I think of how hard it is to cultivate peace within. We stir up around this, and then, that. What is it to settle into the deep inner flame of peace?
We've been enjoying a fire each night. I sit and watch the flames, light candles to reinforce the power of fire, fire large or small.
Tenderness lives inside me these days, tender nibbles of wanting to understand and then knowing I have to let that wanting go, and just be, like flakes of snow that may melt, or gather together in strength. We made snowmen when I was a child, and sometimes, a snow fort. We'd toss snowballs back and forth. We had our teams, those inside the fort, and those out. I think of that now, wanting a world that doesn't need forts, and yet, a raccoon keeps making its ways inside our downstairs, tearing apart each barrier I erect. Do I accept, or become a little more cunning in saying that the inside of my house is for those I choose, including my cats, which does not mean Mr. or Mrs. Raccoon is also welcome inside. I know the raccoon doesn't understand since doors stood open in the summer, and it's clear he or she went in and out. Does it matter? I don't really know. All is so peaceful right now, so quiet as I look out on sun and pyracantha berries still turning to ripe.

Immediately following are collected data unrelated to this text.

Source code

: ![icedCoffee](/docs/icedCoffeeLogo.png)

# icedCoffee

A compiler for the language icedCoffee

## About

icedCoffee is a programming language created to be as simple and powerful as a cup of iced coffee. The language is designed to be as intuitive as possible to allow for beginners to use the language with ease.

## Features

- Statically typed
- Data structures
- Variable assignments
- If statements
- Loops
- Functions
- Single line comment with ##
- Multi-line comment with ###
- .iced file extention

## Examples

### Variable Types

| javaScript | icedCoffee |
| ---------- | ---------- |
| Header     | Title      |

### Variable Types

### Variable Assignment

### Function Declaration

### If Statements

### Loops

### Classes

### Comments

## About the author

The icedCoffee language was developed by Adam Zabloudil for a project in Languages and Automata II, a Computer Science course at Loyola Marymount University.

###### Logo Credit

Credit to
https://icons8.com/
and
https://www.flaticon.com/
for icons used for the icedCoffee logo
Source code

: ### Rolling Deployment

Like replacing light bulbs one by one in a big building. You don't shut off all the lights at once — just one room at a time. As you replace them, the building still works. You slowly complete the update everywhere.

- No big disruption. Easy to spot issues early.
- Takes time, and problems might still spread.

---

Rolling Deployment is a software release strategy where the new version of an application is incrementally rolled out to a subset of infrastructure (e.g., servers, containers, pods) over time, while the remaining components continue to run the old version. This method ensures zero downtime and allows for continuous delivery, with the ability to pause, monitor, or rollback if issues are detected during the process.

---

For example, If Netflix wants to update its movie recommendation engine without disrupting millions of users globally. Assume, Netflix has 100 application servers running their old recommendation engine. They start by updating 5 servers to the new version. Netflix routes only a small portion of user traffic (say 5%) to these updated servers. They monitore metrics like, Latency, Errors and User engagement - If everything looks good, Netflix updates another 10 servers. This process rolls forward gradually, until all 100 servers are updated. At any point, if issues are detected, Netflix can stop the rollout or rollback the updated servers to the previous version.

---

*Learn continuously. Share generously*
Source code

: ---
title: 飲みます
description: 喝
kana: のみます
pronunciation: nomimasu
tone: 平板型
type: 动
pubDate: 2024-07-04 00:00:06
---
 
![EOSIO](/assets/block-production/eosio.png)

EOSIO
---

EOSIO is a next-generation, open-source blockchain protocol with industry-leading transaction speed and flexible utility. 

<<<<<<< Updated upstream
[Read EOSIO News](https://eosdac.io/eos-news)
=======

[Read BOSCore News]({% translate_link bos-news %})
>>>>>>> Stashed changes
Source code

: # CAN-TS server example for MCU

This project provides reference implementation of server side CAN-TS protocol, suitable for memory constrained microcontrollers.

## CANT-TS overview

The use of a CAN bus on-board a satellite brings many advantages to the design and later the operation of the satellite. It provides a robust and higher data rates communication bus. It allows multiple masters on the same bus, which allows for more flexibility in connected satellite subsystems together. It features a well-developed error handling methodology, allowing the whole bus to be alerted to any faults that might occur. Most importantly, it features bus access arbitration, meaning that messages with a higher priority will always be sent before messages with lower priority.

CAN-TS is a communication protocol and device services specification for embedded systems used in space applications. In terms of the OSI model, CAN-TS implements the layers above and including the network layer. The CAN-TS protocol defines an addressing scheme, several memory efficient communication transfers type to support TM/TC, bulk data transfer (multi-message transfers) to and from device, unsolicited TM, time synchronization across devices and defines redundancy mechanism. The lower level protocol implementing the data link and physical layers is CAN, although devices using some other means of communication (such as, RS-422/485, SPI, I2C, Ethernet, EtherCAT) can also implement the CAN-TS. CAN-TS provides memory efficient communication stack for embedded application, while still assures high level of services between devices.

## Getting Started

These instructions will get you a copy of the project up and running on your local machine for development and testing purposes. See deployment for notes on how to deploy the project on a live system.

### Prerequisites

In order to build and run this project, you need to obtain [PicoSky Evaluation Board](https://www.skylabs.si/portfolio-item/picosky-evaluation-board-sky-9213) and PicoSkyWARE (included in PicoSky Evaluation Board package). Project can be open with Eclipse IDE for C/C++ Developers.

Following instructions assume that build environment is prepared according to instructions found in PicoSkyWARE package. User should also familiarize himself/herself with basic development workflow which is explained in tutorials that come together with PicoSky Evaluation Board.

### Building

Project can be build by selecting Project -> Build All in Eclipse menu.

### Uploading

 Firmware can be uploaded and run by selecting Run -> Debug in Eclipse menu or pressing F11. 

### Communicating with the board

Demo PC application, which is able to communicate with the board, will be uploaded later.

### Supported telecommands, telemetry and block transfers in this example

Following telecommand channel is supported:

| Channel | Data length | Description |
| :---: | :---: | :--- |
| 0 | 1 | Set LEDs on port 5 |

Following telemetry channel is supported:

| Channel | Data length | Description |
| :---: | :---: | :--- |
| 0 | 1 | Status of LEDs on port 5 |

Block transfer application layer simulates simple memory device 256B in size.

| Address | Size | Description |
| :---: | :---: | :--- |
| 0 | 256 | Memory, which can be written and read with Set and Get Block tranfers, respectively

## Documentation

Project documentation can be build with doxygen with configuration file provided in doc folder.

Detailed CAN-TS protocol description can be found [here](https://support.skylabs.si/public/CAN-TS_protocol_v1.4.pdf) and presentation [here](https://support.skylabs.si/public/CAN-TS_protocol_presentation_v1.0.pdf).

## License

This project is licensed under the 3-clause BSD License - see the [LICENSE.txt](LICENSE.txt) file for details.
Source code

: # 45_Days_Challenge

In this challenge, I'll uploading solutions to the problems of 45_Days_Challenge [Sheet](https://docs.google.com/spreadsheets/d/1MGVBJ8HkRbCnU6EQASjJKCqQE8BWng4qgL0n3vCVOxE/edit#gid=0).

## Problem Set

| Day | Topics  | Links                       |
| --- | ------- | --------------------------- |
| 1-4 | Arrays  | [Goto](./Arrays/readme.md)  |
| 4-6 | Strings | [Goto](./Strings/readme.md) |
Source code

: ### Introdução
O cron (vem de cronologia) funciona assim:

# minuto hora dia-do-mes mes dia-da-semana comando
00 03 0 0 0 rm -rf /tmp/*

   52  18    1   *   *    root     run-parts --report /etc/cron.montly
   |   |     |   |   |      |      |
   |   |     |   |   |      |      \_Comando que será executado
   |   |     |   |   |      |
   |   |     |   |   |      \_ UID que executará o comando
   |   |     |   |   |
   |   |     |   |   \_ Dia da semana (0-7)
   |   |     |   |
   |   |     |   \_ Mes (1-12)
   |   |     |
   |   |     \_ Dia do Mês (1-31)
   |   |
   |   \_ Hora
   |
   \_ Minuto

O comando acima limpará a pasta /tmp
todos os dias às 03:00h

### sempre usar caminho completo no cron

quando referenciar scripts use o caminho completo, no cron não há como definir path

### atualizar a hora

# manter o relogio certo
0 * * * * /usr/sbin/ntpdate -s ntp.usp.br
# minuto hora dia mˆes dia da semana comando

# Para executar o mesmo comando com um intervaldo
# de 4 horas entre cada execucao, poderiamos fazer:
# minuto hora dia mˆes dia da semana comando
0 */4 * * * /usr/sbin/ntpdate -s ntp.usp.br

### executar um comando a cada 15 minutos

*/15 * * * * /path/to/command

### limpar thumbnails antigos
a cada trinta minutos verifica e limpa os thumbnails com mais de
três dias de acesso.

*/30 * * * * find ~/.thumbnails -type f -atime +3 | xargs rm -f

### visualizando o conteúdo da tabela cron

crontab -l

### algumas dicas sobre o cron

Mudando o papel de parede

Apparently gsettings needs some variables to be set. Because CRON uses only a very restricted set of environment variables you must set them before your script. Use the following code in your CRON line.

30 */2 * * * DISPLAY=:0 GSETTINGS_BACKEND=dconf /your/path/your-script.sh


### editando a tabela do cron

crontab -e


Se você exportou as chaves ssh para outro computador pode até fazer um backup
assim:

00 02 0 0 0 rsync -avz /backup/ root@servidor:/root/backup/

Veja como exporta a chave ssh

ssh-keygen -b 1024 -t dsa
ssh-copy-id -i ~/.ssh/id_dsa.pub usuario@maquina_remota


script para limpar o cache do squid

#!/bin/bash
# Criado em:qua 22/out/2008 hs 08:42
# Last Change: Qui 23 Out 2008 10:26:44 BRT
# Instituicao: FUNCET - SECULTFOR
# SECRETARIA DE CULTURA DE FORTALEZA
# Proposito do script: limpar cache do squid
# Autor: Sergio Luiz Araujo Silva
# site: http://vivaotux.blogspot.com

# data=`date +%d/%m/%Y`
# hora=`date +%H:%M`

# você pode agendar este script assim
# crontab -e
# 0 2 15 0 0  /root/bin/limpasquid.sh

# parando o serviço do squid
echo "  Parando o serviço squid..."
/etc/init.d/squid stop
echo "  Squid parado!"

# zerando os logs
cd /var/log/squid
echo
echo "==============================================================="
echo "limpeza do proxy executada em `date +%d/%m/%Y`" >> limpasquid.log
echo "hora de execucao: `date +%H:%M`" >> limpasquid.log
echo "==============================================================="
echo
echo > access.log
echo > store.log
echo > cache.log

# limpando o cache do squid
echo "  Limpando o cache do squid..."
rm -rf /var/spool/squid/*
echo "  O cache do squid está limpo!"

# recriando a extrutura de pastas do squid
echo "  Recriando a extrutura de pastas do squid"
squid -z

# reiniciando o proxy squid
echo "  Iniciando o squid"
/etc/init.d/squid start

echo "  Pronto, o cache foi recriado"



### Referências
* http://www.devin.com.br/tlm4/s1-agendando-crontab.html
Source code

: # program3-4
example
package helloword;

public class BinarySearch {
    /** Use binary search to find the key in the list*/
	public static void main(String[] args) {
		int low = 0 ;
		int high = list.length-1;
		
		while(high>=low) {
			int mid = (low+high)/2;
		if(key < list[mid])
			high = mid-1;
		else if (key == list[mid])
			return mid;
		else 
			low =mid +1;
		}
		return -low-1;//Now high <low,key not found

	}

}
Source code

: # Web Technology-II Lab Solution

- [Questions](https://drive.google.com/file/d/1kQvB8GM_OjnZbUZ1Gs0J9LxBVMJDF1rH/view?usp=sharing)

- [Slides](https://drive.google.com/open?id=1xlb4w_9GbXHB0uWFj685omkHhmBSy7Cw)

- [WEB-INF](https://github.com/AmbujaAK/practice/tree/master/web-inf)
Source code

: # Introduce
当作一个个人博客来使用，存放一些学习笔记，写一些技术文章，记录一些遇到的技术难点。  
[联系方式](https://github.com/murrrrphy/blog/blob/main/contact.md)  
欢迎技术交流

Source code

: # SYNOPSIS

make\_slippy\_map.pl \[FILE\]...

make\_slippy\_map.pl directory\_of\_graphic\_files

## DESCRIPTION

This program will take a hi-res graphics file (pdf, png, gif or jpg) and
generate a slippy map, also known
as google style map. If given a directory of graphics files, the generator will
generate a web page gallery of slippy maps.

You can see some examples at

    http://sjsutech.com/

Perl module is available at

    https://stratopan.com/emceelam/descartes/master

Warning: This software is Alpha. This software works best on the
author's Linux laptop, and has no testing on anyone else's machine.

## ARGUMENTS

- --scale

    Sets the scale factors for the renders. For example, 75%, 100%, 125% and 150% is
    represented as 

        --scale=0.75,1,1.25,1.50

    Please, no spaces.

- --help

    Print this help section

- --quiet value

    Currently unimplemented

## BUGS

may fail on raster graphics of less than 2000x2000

We saw the movie Trumbo on Sunday. I recommend it. Trumbo was an inspiring man, a man to follow and admire, especially in these times when groups of people are labeled and maligned. See Trumbo, and let peace roll through your portals and entries today.
What is there to cultivate within? A place for the elements to rest, and if those elements include a raccoon, well, then, consider what it is to be cold and hungry and wear a mask.